Yes, I've read most everything on diet/nutrition, etc. After reading this book twice, I did some extensive research on the subject. 

Here's one recent link: The China Study: Fact or Fallacy? Raw Food SOS: Troubleshooting on the Raw Food Diet

I learned that the China Study was simply flawed science. If you are looking for scientific research on nutrition, try Good Calories, Bad Calories. Or The Vegetarian Myth, by Lierre Keith.


----------



## poochie2 (Jan 14, 2010)

Nikki's Mom said:


> Yes, I've read most everything on diet/nutrition, etc. After reading this book twice, I did some extensive research on the subject.
> 
> Here's one recent link: The China Study: Fact or Fallacy?

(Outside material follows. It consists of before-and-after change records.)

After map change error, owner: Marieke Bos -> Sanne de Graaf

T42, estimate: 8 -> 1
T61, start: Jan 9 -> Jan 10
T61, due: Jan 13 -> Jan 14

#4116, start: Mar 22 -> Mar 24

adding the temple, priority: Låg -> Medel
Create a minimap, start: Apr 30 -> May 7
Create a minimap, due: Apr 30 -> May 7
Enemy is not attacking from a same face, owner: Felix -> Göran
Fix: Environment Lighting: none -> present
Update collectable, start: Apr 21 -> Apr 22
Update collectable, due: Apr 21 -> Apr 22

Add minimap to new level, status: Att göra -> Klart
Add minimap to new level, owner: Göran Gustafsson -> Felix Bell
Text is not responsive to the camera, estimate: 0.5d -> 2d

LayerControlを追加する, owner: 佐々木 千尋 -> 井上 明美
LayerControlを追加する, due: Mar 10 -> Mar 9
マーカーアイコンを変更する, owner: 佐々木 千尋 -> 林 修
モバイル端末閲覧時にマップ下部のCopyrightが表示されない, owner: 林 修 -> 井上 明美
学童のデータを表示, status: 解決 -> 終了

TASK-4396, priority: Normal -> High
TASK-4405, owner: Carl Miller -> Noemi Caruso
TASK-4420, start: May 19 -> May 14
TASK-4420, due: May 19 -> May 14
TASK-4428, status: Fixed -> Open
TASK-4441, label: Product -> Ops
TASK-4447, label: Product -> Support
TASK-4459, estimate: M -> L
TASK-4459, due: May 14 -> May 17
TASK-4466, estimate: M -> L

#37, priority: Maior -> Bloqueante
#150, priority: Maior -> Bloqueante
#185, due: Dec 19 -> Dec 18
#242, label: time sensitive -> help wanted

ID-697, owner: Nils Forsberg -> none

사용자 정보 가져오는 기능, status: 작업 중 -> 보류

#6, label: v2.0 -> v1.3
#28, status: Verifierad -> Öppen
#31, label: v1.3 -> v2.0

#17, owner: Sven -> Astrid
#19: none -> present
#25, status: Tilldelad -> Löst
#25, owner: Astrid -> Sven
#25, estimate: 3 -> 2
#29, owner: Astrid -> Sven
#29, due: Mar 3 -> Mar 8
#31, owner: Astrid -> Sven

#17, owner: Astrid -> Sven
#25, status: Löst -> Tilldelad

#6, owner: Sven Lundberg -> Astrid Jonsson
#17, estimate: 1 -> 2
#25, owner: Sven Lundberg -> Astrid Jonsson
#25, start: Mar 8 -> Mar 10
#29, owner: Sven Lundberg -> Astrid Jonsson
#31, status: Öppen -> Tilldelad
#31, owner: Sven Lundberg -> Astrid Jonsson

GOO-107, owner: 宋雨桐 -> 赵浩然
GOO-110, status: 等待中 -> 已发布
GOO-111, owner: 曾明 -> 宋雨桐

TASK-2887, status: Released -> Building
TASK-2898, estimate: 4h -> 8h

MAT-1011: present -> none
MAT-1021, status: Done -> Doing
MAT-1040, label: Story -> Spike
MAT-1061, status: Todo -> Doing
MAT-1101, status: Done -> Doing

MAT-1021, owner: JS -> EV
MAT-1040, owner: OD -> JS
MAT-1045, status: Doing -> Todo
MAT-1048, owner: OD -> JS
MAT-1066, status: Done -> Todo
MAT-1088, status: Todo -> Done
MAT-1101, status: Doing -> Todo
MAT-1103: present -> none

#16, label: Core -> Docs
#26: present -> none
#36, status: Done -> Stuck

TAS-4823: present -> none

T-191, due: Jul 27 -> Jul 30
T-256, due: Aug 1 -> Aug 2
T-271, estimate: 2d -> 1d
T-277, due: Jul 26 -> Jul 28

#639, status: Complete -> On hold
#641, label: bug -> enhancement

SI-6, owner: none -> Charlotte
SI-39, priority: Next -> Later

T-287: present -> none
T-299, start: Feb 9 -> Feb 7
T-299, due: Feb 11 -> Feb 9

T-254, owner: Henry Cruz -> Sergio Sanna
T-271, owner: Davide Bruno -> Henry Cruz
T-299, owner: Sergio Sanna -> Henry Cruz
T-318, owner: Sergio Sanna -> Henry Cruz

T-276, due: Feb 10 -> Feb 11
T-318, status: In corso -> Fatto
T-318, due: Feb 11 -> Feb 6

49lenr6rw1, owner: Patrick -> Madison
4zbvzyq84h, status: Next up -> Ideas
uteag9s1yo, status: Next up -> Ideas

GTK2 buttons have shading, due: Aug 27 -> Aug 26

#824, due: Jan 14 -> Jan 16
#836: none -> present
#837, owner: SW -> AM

Raw Food SOS: Troubleshooting on the Raw Food Diet
> 
> I learned that the China Study was simply flawed science. If you are looking for scientific research on nutrition, try Good Calories, Bad Calories. Or The Vegetarian Myth, by Lierre Keith.


 Thanks, Suzan:thumbsup:


----------



## poochie2 (Jan 14, 2010)

MalteseJane said:


> Well if their diet is as good as some of their products......:HistericalSmiley:


:smrofl: I know what you mean !!!:HistericalSmiley:


----------